A confusion matrix is a grid with one axis for the true class and one for the predicted class. The diagonal holds the correct predictions, and every off-diagonal cell tells you how often one class was mistaken for another. For a binary problem it reduces to four cells: true positives, false positives, false negatives, and true negatives. Its value is that it does not collapse performance into one number, it shows the shape of a model's mistakes, and nearly every other classification metric is derived from it.
Key takeaways
It is a table of true versus predicted classes, with correct predictions on the diagonal and confusions off it.

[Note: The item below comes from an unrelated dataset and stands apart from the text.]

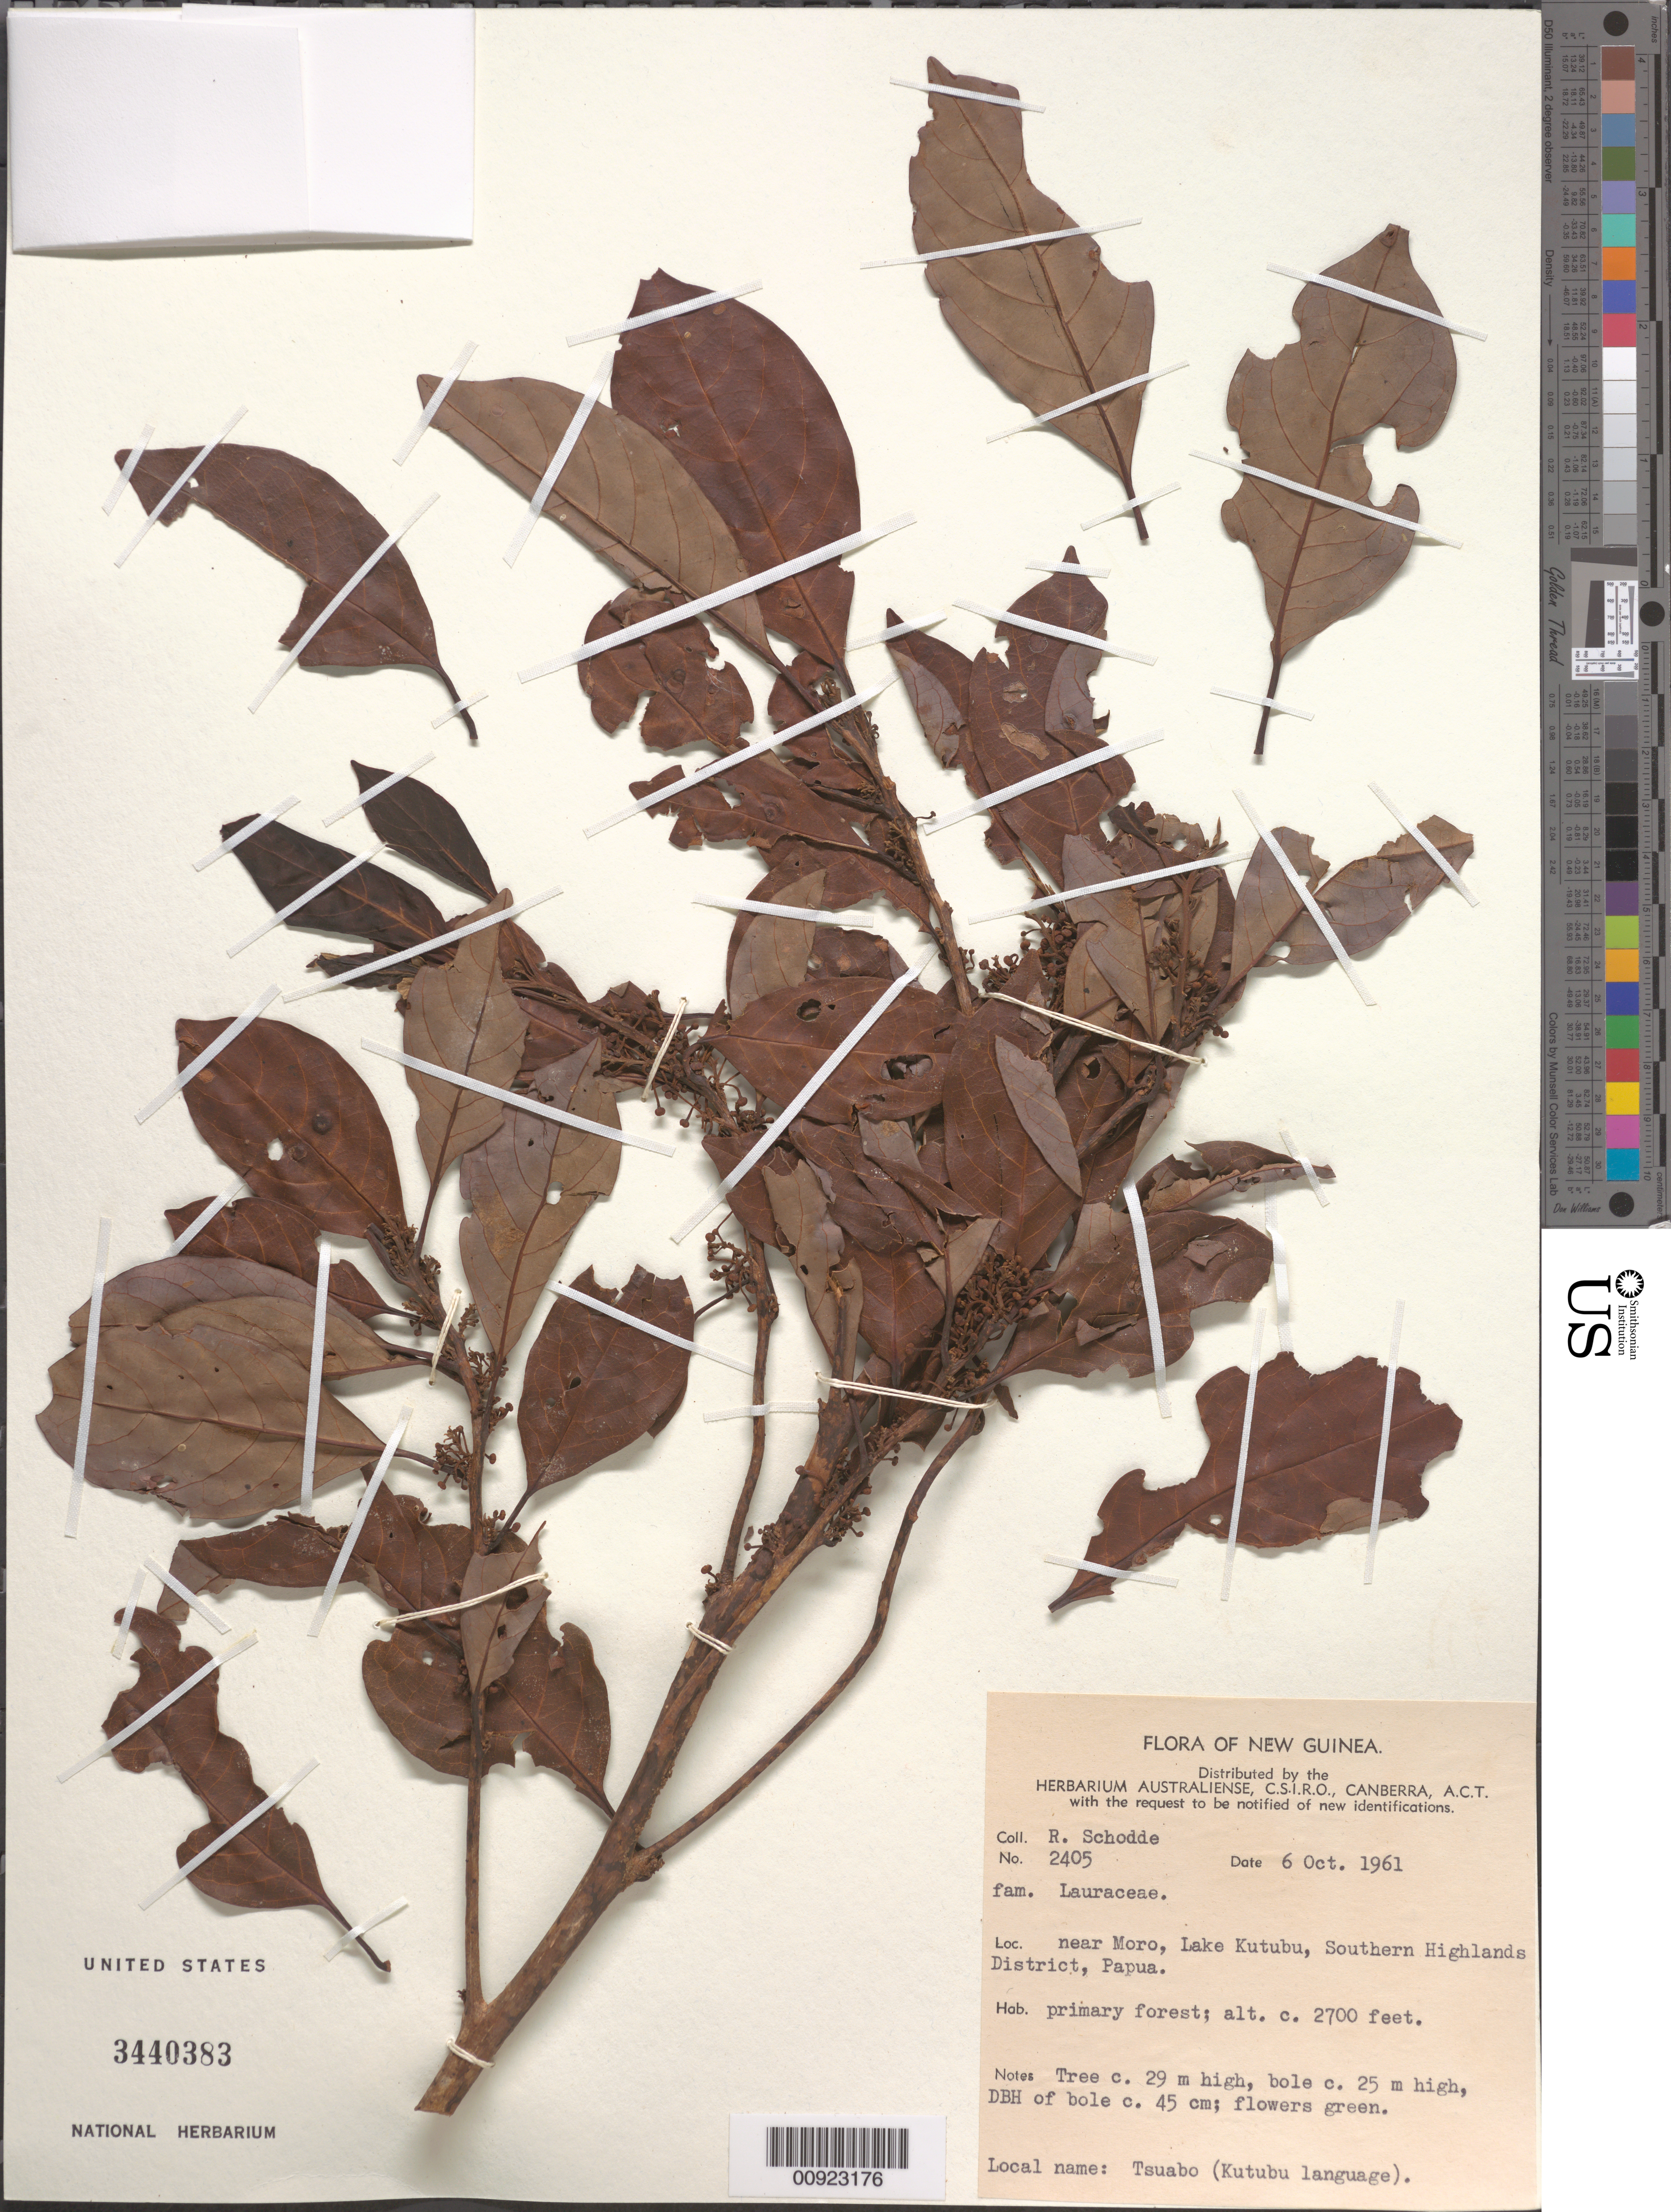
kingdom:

For binary tasks it holds true positives, false positives, false negatives, and true negatives.
Accuracy, precision, recall, and F1 are all computed from the matrix.
How to read it
Fix your convention: typically rows are the true class and columns are the predicted class.
A bright off-diagonal cell is a systematic confusion between two specific classes.
Normalize each row to read per-class recall, how often each true class is correctly found.
How it works, and how FiftyOne fits
FiftyOne's evaluation renders an interactive confusion matrix you can click into to see the actual samples behind each cell, so a "car versus truck" confusion stops being a number and becomes the specific images to inspect and fix. See the FiftyOne model evaluation guide in the docs.
Confusion matrix vs derived metrics
Definition for confusion matrix and its derived terms
Definition for confusion matrix and its derived terms
Term
What it is
Confusion matrix
The full table of true versus predicted classes
Accuracy
The diagonal total over the grand total
Precision and recall
Column-wise and row-wise ratios pulled from the matrix
Why it matters
If accuracy tells you how much a model gets wrong, the confusion matrix tells you what it gets wrong, and that is where the fixes are. Information-gain insight: two patterns carry most of the signal. A bright off-diagonal cell means two classes are systematically confused, which is usually an ontology or labeling problem, ambiguous class boundaries, not a model problem, so the fix is in the schema and the labels. An entire dark row means a class the model almost never finds, often a rare or under-labeled class. Both point you to data and schema work rather than just more training.
Frequently asked questions
What is a confusion matrix?
A table comparing a model's predicted classes against the true classes, showing correct predictions and specific confusions.
How do you read a confusion matrix?
The diagonal is correct predictions, off-diagonal cells show which classes are mistaken for which, and normalizing rows gives per-class recall.
What metrics come from a confusion matrix?
Accuracy, precision, recall, and F1 are all derived from its cells.